(Stored data entries)
......

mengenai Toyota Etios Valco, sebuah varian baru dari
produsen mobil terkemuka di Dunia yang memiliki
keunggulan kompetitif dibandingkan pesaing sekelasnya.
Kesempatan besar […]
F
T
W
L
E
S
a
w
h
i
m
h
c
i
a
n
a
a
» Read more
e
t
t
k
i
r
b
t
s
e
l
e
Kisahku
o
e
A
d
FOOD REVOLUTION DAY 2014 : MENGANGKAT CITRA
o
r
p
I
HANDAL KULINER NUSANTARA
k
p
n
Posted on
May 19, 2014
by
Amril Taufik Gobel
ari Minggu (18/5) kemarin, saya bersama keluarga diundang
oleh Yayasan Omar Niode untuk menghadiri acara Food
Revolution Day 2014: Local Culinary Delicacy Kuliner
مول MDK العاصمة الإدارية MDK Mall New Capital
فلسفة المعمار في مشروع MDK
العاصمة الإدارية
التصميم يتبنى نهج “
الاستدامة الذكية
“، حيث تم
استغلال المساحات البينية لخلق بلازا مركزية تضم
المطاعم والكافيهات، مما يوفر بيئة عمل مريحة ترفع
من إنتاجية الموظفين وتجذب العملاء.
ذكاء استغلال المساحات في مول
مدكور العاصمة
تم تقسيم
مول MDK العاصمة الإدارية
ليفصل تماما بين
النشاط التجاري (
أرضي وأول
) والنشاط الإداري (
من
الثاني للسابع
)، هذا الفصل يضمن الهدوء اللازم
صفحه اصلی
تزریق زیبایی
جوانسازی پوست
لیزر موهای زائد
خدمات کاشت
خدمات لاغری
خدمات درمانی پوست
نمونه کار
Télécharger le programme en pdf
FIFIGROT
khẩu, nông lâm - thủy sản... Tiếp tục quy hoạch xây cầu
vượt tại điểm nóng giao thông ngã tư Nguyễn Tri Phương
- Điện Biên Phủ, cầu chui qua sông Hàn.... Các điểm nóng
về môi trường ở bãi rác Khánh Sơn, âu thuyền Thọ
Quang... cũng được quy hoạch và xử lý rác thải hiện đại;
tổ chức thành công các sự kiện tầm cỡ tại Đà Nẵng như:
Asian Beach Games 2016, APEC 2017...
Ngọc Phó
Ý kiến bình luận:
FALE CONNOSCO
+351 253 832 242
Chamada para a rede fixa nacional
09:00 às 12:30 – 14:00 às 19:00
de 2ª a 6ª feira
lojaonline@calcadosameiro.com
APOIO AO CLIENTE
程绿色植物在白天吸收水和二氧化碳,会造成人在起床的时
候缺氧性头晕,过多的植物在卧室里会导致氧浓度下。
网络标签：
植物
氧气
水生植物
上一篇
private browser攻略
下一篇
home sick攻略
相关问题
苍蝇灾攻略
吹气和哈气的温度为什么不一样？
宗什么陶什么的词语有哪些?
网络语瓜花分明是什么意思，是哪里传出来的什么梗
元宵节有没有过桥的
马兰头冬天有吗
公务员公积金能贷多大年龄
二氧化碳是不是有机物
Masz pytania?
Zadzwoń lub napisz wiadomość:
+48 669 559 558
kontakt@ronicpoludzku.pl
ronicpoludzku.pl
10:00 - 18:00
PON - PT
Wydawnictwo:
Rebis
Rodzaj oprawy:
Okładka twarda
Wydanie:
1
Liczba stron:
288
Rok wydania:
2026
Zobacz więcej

......

_REQUEST_: The answer must consist of every line above that holds the string "المساحات", copied exactly.

_RESPONSE_:
استغلال المساحات البينية لخلق بلازا مركزية تضم
ذكاء استغلال المساحات في مول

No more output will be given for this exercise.